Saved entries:
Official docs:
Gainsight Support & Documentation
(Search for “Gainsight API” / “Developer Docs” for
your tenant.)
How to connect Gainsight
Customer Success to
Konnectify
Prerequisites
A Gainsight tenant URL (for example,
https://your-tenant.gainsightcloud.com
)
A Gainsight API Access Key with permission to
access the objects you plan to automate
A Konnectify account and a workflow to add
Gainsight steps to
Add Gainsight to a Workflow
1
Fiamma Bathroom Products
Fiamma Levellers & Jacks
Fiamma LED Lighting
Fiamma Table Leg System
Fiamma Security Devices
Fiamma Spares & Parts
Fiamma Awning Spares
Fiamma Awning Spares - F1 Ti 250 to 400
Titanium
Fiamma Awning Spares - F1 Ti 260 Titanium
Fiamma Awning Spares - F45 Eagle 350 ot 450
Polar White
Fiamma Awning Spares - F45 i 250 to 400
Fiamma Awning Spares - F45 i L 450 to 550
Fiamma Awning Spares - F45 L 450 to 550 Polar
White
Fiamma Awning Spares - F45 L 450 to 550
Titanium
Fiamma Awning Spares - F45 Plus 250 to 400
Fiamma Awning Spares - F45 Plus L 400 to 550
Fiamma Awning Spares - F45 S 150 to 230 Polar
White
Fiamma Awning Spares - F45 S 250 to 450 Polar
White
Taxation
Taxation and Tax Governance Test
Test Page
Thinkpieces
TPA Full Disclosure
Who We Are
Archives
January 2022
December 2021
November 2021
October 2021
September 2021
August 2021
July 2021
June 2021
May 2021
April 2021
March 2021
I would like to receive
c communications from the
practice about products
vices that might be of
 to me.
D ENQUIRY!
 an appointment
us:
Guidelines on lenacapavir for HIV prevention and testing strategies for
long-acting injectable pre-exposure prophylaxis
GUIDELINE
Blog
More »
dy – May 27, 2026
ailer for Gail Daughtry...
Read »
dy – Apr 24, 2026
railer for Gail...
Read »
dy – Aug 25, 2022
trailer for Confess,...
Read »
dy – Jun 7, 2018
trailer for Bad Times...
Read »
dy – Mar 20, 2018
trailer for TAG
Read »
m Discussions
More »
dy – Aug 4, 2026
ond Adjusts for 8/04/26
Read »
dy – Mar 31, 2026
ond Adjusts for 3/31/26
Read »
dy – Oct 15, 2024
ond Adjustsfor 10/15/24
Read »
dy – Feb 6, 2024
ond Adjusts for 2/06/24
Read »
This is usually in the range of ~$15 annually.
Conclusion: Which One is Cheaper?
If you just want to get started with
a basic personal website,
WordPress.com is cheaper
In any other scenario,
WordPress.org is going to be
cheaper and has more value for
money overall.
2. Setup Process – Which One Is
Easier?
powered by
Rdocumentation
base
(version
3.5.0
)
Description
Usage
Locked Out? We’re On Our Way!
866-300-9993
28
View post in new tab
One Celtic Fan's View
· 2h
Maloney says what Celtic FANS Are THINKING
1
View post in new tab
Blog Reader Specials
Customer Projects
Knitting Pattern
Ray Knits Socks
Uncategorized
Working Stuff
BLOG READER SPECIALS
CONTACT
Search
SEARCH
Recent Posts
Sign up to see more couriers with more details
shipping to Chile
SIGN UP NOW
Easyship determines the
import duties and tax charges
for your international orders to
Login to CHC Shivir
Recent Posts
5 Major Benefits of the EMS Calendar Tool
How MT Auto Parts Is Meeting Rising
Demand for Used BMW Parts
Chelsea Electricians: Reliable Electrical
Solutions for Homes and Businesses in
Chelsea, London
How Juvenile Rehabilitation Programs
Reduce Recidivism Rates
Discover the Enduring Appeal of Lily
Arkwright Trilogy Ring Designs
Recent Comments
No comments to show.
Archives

Action item — Look above for the line containing "866-300-9993", then transcribe it and all lines after it through the last, exactly and with nothing else.

Answer space —
866-300-9993
28
View post in new tab
One Celtic Fan's View
· 2h
Maloney says what Celtic FANS Are THINKING
1
View post in new tab
Blog Reader Specials
Customer Projects
Knitting Pattern
Ray Knits Socks
Uncategorized
Working Stuff
BLOG READER SPECIALS
CONTACT
Search
SEARCH
Recent Posts
Sign up to see more couriers with more details
shipping to Chile
SIGN UP NOW
Easyship determines the
import duties and tax charges
for your international orders to
Login to CHC Shivir
Recent Posts
5 Major Benefits of the EMS Calendar Tool
How MT Auto Parts Is Meeting Rising
Demand for Used BMW Parts
Chelsea Electricians: Reliable Electrical
Solutions for Homes and Businesses in
Chelsea, London
How Juvenile Rehabilitation Programs
Reduce Recidivism Rates
Discover the Enduring Appeal of Lily
Arkwright Trilogy Ring Designs
Recent Comments
No comments to show.
Archives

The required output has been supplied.